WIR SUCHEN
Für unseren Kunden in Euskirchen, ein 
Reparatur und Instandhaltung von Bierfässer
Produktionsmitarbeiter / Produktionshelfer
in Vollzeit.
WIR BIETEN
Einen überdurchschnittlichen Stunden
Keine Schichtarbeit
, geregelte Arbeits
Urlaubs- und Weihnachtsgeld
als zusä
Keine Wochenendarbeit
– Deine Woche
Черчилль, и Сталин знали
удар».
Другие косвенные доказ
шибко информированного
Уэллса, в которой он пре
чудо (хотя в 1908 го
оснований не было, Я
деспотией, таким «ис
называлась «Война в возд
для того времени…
- - - - - - -
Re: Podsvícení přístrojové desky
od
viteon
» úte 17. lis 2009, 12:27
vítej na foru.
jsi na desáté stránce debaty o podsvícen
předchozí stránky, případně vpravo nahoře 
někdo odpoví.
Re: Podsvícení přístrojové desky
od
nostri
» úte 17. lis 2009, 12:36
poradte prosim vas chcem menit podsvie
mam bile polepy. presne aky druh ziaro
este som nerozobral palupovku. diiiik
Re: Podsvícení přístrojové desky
- - - - - - -
=== DIRECTIONS FOR THIS TASK ===
The range runs from the line above containing "Einen überdurchschnittlichen Stunden" to the line containing "оснований не было, Я", inclusive. Restate those lines word for word and no others.

=== YOUR SOLUTION ===
Einen überdurchschnittlichen Stunden
Keine Schichtarbeit
, geregelte Arbeits
Urlaubs- und Weihnachtsgeld
als zusä
Keine Wochenendarbeit
– Deine Woche
Черчилль, и Сталин знали
удар».
Другие косвенные доказ
шибко информированного
Уэллса, в которой он пре
чудо (хотя в 1908 го
оснований не было, Я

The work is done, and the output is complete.